#### INFORMATION GIVEN ####
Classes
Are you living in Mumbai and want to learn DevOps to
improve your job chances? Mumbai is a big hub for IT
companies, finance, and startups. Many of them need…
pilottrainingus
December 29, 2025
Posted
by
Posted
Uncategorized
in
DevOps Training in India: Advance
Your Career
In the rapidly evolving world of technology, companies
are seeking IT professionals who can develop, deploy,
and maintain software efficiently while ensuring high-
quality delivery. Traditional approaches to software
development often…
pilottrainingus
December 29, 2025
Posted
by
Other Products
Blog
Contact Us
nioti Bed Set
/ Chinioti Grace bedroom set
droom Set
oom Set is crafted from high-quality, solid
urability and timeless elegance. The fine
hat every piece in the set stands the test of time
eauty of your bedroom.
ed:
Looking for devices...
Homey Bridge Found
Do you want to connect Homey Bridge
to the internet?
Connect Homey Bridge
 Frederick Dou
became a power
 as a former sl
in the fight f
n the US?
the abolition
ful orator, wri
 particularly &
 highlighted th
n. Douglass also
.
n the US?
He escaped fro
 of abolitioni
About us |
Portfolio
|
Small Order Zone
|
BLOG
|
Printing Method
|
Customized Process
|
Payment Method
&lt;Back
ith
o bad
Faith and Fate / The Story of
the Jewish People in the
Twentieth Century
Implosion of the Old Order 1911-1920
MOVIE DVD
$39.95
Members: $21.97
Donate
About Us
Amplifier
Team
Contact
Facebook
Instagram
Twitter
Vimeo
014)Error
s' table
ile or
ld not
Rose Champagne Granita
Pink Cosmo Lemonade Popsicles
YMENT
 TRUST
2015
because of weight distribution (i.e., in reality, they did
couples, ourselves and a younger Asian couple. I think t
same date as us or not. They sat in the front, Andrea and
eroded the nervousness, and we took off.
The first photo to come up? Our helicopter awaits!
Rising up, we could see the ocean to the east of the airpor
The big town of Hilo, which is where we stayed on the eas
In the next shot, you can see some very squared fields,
####
TASK ITEM:
Copy out all of the material above again, swapping "DevOps" for "Cloud" at every occurrence and keeping everything else unchanged.

RESPONSE TO THE TASK:
Classes
Are you living in Mumbai and want to learn Cloud to
improve your job chances? Mumbai is a big hub for IT
companies, finance, and startups. Many of them need…
pilottrainingus
December 29, 2025
Posted
by
Posted
Uncategorized
in
Cloud Training in India: Advance
Your Career
In the rapidly evolving world of technology, companies
are seeking IT professionals who can develop, deploy,
and maintain software efficiently while ensuring high-
quality delivery. Traditional approaches to software
development often…
pilottrainingus
December 29, 2025
Posted
by
Other Products
Blog
Contact Us
nioti Bed Set
/ Chinioti Grace bedroom set
droom Set
oom Set is crafted from high-quality, solid
urability and timeless elegance. The fine
hat every piece in the set stands the test of time
eauty of your bedroom.
ed:
Looking for devices...
Homey Bridge Found
Do you want to connect Homey Bridge
to the internet?
Connect Homey Bridge
 Frederick Dou
became a power
 as a former sl
in the fight f
n the US?
the abolition
ful orator, wri
 particularly &
 highlighted th
n. Douglass also
.
n the US?
He escaped fro
 of abolitioni
About us |
Portfolio
|
Small Order Zone
|
BLOG
|
Printing Method
|
Customized Process
|
Payment Method
&lt;Back
ith
o bad
Faith and Fate / The Story of
the Jewish People in the
Twentieth Century
Implosion of the Old Order 1911-1920
MOVIE DVD
$39.95
Members: $21.97
Donate
About Us
Amplifier
Team
Contact
Facebook
Instagram
Twitter
Vimeo
014)Error
s' table
ile or
ld not
Rose Champagne Granita
Pink Cosmo Lemonade Popsicles
YMENT
 TRUST
2015
because of weight distribution (i.e., in reality, they did
couples, ourselves and a younger Asian couple. I think t
same date as us or not. They sat in the front, Andrea and
eroded the nervousness, and we took off.
The first photo to come up? Our helicopter awaits!
Rising up, we could see the ocean to the east of the airpor
The big town of Hilo, which is where we stayed on the eas
In the next shot, you can see some very squared fields,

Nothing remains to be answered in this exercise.